-- Records supplied follows --
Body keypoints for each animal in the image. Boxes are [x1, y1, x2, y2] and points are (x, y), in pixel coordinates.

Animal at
-- Records supplied concluded --
-- Records supplied follows --
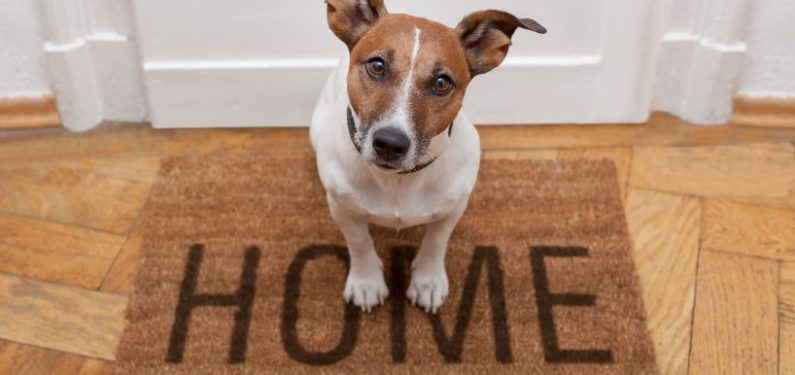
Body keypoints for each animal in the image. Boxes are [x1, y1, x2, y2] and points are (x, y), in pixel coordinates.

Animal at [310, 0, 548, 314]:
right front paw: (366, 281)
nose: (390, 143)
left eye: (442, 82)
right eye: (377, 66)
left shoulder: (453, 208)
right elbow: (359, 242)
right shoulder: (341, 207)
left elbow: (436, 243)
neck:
-- Records supplied concluded --
-- Records supplied follows --
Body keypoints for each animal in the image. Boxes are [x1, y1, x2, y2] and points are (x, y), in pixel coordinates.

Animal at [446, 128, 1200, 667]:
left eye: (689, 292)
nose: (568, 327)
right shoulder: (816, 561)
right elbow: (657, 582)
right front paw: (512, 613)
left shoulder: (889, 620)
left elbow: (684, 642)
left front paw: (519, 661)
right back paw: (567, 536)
-- Records supplied concluded --
- Work to be completed
Copy the records above exactly, beginning at the line that contains "right front paw: (512, 613)" and stopping after the line that contains "right back paw: (567, 536)".

- Answer to the exercise
right front paw: (512, 613)
left shoulder: (889, 620)
left elbow: (684, 642)
left front paw: (519, 661)
right back paw: (567, 536)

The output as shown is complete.